09.01.2024
The adoption of machine learning (ML) in organizations is characterized by the use of multiple ML software components. When building ML systems out of these software components, citizen data scientists face practical requirements which go beyond the known challenges of ML, e. g., data engineering or parameter optimization. They are expected to quickly identify ML system options that strike a suitable trade-off across multiple performance criteria. These options also need to be understandable for non-technical users. Addressing these practical requirements represents a problem for citizen data scientists with limited ML experience. This calls for a concept to help them identify suitable ML software combinations. Related work, e. g., AutoML systems, are not responsive enough or cannot balance different performance criteria.
This paper explains how AssistML, a novel concept to recommend ML solutions, i. e., software systems with ML models, can be used as an alternative for predictive use cases. Our concept collects and preprocesses metadata of existing ML solutions to quickly identify the ML solutions that can be reused in a new use case. We implement AssistML and evaluate it with two exemplary use cases. Results show that AssistML can recommend ML solutions in line with users' performance preferences in seconds. Compared to AutoML, AssistML offers citizen data scientists simpler, intuitively explained ML solutions in considerably less time. Moreover, these solutions perform similarly or even better than AutoML models.
- backend: Main script is
backend/run.py
- frontend: Main script is
frontend/modules/assist_dashboard.py
- repository: Contains metadata to recreate the metadata repository
- source-code: Contains the corresponding source code of the ML solutions described in the metadata repository.
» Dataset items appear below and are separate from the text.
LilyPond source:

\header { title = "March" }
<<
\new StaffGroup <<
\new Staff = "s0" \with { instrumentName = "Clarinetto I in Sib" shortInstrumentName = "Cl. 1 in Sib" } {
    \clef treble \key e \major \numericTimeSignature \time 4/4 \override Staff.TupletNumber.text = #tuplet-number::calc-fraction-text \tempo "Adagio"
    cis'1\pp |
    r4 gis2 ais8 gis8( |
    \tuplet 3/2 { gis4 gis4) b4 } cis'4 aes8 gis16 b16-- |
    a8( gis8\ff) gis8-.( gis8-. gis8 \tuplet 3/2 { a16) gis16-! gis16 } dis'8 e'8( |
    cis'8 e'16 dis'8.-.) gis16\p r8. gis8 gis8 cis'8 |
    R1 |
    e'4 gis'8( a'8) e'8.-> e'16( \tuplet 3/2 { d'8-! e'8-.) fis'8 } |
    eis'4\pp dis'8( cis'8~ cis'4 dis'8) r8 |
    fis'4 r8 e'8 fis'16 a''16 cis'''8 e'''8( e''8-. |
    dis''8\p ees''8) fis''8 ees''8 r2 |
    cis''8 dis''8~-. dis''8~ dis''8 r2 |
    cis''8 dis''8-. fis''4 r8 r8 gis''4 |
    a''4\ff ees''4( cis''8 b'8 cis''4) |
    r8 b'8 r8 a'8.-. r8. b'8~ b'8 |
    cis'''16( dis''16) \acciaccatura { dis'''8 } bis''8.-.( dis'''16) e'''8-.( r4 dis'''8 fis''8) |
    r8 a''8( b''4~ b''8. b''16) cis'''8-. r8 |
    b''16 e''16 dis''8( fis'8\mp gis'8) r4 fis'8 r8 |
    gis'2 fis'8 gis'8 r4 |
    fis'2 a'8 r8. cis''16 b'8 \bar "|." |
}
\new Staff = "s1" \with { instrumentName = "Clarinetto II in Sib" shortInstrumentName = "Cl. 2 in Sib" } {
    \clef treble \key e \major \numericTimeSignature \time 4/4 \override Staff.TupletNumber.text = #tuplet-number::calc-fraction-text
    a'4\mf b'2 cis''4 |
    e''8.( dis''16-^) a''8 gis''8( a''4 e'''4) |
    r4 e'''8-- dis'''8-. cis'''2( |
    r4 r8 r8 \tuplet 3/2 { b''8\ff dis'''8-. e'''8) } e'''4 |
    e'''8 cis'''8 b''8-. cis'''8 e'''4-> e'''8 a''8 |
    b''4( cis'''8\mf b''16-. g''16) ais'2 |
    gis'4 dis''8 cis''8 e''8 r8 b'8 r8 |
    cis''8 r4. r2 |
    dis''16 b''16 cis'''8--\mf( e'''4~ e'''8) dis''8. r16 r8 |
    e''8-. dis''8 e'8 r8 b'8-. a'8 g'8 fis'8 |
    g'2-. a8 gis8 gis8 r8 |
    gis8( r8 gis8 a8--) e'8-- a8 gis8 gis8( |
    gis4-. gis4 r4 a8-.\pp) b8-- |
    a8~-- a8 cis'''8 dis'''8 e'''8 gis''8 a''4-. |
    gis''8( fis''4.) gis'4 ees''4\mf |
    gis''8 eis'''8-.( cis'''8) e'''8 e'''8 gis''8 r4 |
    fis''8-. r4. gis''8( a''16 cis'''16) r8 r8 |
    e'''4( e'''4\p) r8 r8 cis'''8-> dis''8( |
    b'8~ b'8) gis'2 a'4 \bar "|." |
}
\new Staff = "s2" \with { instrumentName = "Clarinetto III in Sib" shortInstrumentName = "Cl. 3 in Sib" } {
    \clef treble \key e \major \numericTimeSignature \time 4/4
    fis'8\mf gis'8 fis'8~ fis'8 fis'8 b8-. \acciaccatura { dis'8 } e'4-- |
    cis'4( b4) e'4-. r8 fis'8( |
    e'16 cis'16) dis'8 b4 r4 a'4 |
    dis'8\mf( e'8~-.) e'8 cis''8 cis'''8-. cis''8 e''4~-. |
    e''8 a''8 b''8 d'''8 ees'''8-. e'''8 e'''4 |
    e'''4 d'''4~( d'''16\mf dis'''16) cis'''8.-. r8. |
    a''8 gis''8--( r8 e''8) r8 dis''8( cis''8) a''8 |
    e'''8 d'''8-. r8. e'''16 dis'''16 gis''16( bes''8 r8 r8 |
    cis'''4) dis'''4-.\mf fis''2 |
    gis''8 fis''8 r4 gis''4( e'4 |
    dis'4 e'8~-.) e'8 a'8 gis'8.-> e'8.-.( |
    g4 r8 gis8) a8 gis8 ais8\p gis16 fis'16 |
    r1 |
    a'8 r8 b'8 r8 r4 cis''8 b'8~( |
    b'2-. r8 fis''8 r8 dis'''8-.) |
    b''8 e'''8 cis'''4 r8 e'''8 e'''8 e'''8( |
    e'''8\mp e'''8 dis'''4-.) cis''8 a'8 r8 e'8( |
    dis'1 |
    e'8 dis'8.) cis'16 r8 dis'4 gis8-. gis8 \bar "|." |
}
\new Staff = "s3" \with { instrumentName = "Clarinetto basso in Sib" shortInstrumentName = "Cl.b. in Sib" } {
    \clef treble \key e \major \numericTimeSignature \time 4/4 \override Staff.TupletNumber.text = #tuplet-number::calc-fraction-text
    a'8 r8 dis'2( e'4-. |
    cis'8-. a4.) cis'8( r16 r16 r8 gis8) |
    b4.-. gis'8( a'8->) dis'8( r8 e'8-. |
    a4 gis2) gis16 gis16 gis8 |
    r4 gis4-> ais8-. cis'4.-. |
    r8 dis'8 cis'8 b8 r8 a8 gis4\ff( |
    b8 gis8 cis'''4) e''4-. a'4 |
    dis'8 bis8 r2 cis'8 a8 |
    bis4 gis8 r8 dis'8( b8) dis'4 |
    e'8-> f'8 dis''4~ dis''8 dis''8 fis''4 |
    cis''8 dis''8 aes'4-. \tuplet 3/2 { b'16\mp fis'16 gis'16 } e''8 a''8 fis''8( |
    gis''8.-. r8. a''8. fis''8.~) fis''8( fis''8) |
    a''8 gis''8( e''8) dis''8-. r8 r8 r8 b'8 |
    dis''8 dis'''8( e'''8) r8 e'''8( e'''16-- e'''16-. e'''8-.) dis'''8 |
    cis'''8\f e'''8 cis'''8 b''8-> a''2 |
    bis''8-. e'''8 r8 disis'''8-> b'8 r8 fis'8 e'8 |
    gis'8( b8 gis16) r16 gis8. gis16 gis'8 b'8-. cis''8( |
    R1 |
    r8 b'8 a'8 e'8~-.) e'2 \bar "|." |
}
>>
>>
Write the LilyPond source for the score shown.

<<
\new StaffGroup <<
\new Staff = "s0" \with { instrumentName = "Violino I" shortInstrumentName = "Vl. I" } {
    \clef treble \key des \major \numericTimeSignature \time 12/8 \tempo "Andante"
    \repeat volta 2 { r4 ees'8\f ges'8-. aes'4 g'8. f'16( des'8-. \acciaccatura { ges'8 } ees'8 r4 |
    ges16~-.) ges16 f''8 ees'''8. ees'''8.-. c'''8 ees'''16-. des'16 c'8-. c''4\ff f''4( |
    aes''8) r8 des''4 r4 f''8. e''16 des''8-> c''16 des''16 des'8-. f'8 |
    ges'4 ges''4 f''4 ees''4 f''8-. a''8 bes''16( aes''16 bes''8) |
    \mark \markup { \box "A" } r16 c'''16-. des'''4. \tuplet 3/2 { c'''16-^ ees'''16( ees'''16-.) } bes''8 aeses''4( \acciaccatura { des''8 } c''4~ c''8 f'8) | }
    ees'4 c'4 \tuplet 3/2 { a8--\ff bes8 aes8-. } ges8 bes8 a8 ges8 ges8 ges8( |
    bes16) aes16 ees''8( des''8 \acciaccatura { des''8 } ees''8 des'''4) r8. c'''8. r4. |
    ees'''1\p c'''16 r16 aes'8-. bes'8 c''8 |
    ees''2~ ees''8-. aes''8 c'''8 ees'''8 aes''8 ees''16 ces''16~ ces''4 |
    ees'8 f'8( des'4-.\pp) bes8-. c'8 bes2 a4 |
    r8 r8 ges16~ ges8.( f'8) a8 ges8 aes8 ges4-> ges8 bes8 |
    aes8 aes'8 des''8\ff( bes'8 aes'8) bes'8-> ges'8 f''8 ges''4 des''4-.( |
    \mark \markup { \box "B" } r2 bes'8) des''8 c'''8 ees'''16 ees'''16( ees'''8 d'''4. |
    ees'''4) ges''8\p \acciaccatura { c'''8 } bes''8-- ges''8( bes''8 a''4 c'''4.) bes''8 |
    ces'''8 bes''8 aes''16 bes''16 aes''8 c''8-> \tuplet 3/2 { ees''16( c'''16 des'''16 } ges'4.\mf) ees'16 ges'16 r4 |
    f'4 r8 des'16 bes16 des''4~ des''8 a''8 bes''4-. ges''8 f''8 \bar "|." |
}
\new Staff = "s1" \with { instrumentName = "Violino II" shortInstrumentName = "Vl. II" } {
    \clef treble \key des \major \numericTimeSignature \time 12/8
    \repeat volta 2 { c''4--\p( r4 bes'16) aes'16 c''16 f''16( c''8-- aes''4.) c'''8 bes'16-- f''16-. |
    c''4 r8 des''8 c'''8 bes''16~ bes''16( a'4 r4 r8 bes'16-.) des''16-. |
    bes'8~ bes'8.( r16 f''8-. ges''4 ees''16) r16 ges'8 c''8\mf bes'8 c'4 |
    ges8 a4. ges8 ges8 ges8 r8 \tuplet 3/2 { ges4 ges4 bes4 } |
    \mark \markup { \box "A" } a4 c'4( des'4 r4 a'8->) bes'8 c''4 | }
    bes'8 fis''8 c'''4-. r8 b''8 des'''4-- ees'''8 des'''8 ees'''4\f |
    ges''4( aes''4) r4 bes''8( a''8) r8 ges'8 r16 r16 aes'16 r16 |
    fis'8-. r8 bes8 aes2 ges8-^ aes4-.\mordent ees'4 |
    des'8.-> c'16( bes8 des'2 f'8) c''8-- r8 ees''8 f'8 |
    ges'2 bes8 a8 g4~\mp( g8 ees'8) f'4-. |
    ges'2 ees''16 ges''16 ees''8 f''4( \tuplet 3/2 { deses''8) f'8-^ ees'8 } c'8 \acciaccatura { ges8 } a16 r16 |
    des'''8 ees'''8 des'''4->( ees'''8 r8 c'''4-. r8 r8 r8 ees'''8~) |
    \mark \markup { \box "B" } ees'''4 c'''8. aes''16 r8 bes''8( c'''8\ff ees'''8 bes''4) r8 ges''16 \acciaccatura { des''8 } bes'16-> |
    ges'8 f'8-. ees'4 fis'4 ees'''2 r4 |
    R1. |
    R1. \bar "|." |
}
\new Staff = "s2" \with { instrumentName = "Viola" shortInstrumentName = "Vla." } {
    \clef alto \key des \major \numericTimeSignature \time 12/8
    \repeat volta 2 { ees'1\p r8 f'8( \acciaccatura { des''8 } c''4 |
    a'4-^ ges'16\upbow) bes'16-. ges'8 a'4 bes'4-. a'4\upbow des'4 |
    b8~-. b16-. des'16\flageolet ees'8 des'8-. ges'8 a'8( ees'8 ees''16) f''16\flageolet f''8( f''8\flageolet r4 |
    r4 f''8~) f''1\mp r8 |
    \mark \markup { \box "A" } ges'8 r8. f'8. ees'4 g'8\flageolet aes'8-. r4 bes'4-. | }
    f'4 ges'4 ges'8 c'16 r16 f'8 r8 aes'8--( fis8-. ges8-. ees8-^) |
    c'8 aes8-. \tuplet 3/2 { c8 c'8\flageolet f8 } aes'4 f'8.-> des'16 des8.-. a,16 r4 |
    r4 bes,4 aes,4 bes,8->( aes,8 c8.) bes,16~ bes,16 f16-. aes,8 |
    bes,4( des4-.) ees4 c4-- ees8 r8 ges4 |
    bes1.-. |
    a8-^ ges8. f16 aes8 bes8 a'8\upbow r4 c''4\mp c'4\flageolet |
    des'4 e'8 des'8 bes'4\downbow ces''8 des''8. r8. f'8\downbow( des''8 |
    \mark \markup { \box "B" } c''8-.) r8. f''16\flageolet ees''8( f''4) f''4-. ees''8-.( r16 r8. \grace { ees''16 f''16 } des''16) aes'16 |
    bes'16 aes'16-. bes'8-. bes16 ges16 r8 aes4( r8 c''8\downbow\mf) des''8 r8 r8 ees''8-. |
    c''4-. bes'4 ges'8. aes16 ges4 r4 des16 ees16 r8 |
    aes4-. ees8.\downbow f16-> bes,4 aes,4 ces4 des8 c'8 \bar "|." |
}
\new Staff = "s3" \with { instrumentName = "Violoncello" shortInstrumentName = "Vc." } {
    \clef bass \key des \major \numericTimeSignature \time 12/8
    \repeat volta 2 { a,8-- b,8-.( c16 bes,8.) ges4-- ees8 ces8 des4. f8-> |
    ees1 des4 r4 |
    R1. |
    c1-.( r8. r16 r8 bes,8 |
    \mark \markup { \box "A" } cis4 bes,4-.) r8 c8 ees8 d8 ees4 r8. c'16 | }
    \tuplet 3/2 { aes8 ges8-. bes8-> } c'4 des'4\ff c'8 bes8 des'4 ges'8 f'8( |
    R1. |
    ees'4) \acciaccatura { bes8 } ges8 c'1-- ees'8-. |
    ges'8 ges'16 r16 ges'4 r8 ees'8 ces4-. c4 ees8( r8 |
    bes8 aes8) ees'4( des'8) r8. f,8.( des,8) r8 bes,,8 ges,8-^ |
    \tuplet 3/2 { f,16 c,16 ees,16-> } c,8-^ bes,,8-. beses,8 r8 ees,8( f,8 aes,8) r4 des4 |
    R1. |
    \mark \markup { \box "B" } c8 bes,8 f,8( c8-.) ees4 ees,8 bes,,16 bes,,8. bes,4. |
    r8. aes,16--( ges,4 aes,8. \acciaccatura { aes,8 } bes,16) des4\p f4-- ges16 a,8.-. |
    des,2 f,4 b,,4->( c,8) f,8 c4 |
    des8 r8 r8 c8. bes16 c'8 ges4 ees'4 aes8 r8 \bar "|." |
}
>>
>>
- Experimental_Data.pdf: Includes the full list of ML solutions recommended by AssistML for four different use cases, as well as their corresponding adapted ML solutions obtained by reusing the source code.
The following steps need to be carried out to run the prototype of AssistML and reproduce the evaluation setup:
- Clone the repository.
- Launch the docker compose configuration
- In a web browser go to http://localhost:8050
- To reproduce evaluation setting q-steel-20, watch the video q-steel-20.mkv (see below). Other evaluation settings can be reproduced in a similar manner.
This repository contains a dockerized version of the project.
- Docker
- Docker Compose
-
Clone the repository:
git clone https://github.com/MorpheusI0/assistml.git cd assistml
-
Build and start the Docker containers:
docker-compose up --build
-
The application should now be running and accessible at
http://localhost:8050
.
-
To stop the containers:
docker-compose down
-
To start the containers in the background:
docker-compose up -d
-
To view the logs of the containers:
docker-compose logs
A demonstration video is provided: q-steel-20.mkv
This is an experimental codebase, not ready for production.
The contents of this repository are provided as-is, with no implied warranty.
No maintenance or support for applications of this codebase is provided.